В отношении Стейнбека, которого затащили во Вьетнам, где у того лежал в госпитале раненый сын. В то время Стейнбек писал приблизительно так: «Пальцы пулеметчика лежали на гашетке, как пальцы виолончелиста Казальса».
«Маргинальное движение ковбоев-поэтов».
Постмодернистская литература:
— «Я пытался прочитать Сорокина. Очень скучно».
— «Без особого восторга, во имя объективности, отразил в своей антологии Рубинштейна и Пригова».
Е.А.Евтушенко очень хорошо и профессионально держит пространство своей лекции. Я убеждаюсь в том, что американский профессор совсем не хуже нашего российского, литинститутского.
— «Литература не отражение жизни, а ее концентрация».
— «Аксенов все сгустил до сарказма».
— «Университеская надменная литература».
— «Гарлем — это приличное место по сравнению с нашим Орехово-Борисовым».
— «Нигде в стране Америке нет такого мата, как в голливудских фильмах».
— «Все лучшее в искусстве основано на внутренней необходимости».
— «Человек 15 из пишущей братии в Америке — это приличные писатели, которые достаточно дорого издают свои книги».
— «Очень тяжело в Америке получить известность, как здесь говорят, — раскрутку».
— «Американцы сами первые жертвы пошлости»
Говорит о пошлой и низкой масскультуре в нашей стране — о Киркорове, Шифутинском и др. «Разве американцы диктуют: «ты моя банька, я твой тазик»?.
— «Сейчас в России нет газеты, которую читали бы все. В былое время мое стихотворение в «Правде» прочитывали все».

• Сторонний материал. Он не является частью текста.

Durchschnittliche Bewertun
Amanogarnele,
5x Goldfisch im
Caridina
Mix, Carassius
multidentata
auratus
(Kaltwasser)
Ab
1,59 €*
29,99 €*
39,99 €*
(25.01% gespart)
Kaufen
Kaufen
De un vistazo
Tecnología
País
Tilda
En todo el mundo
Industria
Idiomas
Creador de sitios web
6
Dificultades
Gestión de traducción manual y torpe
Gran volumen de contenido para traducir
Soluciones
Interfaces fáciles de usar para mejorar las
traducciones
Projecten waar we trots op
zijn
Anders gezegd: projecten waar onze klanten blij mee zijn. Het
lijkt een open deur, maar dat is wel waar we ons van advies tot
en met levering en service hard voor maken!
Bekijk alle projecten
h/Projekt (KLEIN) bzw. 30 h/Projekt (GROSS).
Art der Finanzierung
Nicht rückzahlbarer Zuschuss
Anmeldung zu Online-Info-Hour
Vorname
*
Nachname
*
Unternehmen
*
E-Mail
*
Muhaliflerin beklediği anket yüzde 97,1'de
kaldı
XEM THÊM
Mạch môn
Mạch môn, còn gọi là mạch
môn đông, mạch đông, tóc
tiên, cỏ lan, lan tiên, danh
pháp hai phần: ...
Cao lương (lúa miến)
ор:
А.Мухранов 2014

— «Хочется успеха, но на хорошем поприще, как говорил Д. Самойлов.»
— «Мы тоже грузили арбузы и уголь».
— «Сегодня ни в какой отдельно взятой стране ничего не происходит».
— «Идет борьба триумфальной пошлости с духовностью».
— «Для меня лучший русский писатель советского периода — Андрей Платонов».
— Как вы относитесь к проблемам гимна? — спрашивает кто-то.
— «Слов хороших на музыку Александрова быть не может». Это, конечно, он от ревности.
В начале перестройки:
— «Я пробил уничтожение цензуры»
— «Я пробил отмену выездных комиссий».
— «Мужество сражаться в одиночестве, много выше мужества в строю». В стихах, повторяю, Евтушенко ограниченнее и спрямленнее, он пользуется обычными и привычными формулировками.
— «А что мне делать? Вы бы писали политические стихи?»
— «Взгляд зла, который неминуемо участвует в каждом моменте человеческого счастья».
Среди ребят, набившихся в аудиторию, я с удивлением и с удовлетворением увидел Таню Шалиткину.